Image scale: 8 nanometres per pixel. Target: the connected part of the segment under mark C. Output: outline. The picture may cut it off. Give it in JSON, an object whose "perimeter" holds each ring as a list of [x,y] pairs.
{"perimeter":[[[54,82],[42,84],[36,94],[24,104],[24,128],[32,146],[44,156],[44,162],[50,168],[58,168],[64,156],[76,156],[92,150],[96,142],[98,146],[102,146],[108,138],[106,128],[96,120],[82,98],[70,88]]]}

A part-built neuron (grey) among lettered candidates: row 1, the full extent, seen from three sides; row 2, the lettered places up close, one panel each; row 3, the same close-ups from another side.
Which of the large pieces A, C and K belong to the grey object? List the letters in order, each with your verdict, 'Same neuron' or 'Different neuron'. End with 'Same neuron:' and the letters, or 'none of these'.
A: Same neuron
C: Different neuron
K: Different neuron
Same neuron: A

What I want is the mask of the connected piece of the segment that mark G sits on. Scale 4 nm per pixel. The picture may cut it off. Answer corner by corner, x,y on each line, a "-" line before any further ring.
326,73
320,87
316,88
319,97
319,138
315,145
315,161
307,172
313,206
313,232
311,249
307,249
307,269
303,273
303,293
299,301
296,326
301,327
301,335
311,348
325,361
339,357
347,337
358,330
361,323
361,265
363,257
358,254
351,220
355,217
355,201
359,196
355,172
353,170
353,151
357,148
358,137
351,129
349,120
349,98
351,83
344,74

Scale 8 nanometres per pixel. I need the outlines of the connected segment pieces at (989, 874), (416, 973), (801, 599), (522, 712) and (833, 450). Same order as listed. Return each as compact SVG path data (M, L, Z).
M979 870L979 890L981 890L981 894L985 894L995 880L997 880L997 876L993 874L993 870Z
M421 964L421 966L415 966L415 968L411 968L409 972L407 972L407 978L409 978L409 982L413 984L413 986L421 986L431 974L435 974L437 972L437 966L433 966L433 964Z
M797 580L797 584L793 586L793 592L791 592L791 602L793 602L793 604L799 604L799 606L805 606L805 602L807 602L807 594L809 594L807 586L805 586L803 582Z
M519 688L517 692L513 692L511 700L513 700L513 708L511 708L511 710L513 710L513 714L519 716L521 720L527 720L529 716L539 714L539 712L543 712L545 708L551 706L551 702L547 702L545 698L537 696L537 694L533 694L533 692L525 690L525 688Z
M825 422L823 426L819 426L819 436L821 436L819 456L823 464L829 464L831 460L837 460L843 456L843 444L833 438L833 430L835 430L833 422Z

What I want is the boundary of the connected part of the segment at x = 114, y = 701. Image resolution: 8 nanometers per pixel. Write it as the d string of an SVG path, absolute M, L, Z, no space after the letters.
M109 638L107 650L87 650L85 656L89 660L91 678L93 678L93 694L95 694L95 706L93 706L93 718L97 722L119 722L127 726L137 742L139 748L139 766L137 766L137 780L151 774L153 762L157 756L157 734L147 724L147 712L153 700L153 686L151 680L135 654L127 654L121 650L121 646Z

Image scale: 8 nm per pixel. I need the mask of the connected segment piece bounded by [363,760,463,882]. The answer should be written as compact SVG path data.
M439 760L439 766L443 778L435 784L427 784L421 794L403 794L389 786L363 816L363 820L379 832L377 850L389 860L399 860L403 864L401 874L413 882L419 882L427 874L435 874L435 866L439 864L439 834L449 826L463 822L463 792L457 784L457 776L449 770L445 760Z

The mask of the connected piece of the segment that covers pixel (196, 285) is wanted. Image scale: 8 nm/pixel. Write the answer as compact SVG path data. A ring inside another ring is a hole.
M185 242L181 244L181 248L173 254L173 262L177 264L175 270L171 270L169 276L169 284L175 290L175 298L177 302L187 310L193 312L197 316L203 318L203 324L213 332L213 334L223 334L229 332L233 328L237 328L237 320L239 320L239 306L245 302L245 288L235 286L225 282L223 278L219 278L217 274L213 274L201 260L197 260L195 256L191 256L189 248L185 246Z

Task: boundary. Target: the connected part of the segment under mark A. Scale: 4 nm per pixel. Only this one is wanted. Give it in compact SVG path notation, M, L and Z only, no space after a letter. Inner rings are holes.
● ● ●
Retype the data precisely.

Image scale: 8 nanometres per pixel. Target: the connected part of the segment under mark C. Output: outline. The picture may cut it off. Give it in JSON, an object whose "perimeter" holds each ring as a list of [x,y] pairs.
{"perimeter":[[[54,82],[42,84],[36,94],[24,104],[24,128],[32,146],[44,156],[44,162],[50,168],[58,168],[64,156],[76,156],[92,150],[96,142],[98,146],[102,146],[108,138],[106,128],[96,120],[82,98],[70,88]]]}

A part-built neuron (grey) among lettered candidates: row 1, the full extent, seen from three sides; row 2, the lettered places up close, one panel each; row 3, the same close-ups from another side.
Which of the large pieces A, C and K belong to the grey object? List the letters in order, each with your verdict, 'Same neuron' or 'Different neuron'. End with 'Same neuron:' and the letters, or 'none of these'.
A: Same neuron
C: Different neuron
K: Different neuron
Same neuron: A

What I want is the mask of the connected piece of the segment that mark G sits on. Scale 4 nm per pixel. The picture may cut it off. Answer corner by corner, x,y on each line, a "-" line before any further ring.
326,73
320,87
316,88
319,97
319,138
315,145
315,161
307,172
313,206
313,232
311,249
307,249
307,269
303,273
303,293
299,301
296,326
301,327
301,335
311,348
325,361
339,357
347,337
358,330
361,323
361,265
363,257
358,254
351,220
355,217
355,201
359,196
355,172
353,170
353,151
357,148
358,137
351,129
349,120
349,98
351,83
344,74

Scale 8 nanometres per pixel. I need the outlines of the connected segment pieces at (989, 874), (416, 973), (801, 599), (522, 712) and (833, 450). Same order as listed. Return each as compact SVG path data (M, L, Z).
M979 870L979 890L981 890L981 894L985 894L995 880L997 880L997 876L993 874L993 870Z
M421 964L421 966L415 966L415 968L411 968L409 972L407 972L407 978L409 978L409 982L413 984L413 986L421 986L431 974L435 974L437 972L437 966L433 966L433 964Z
M797 580L797 584L793 586L793 592L791 592L791 602L793 602L793 604L799 604L799 606L805 606L805 602L807 602L807 594L809 594L807 586L805 586L803 582Z
M519 688L517 692L513 692L511 700L513 700L513 708L511 708L511 710L513 710L513 714L519 716L521 720L527 720L529 716L539 714L539 712L543 712L545 708L551 706L551 702L547 702L545 698L537 696L537 694L533 694L533 692L525 690L525 688Z
M825 422L823 426L819 426L819 436L821 436L819 456L823 464L829 464L831 460L837 460L843 456L843 444L833 438L833 430L835 430L833 422Z

What I want is the boundary of the connected part of the segment at x = 114, y = 701. Image resolution: 8 nanometers per pixel. Write it as the d string of an SVG path, absolute M, L, Z, no space after the letters.
M109 638L107 650L87 650L85 656L89 660L91 678L93 678L93 694L95 694L95 706L93 706L93 718L97 722L119 722L127 726L137 742L139 748L139 766L137 766L137 780L151 774L153 762L157 756L157 734L147 724L147 712L153 700L153 686L151 680L135 654L127 654L121 650L121 646Z

Image scale: 8 nm per pixel. I need the mask of the connected segment piece bounded by [363,760,463,882]. The answer should be written as compact SVG path data.
M439 760L439 766L443 778L435 784L427 784L421 794L403 794L389 786L363 816L363 820L379 832L377 850L389 860L399 860L403 864L401 874L413 882L419 882L427 874L435 874L435 866L439 864L439 834L449 826L463 822L463 792L457 784L457 776L449 770L445 760Z

The mask of the connected piece of the segment that covers pixel (196, 285) is wanted. Image scale: 8 nm/pixel. Write the answer as compact SVG path data. A ring inside another ring is a hole.
M185 242L181 244L181 248L173 254L173 262L177 264L175 270L171 270L169 276L169 284L175 290L175 298L177 302L187 310L193 312L197 316L203 318L203 324L213 332L213 334L223 334L229 332L233 328L237 328L237 320L239 320L239 306L245 302L245 288L235 286L225 282L223 278L219 278L217 274L213 274L201 260L197 260L195 256L191 256L189 248L185 246Z

Task: boundary. Target: the connected part of the segment under mark A. Scale: 4 nm per pixel. Only this one is wanted. Give it in compact SVG path notation, M, L and Z only, no space after a letter. Inner rings are holes.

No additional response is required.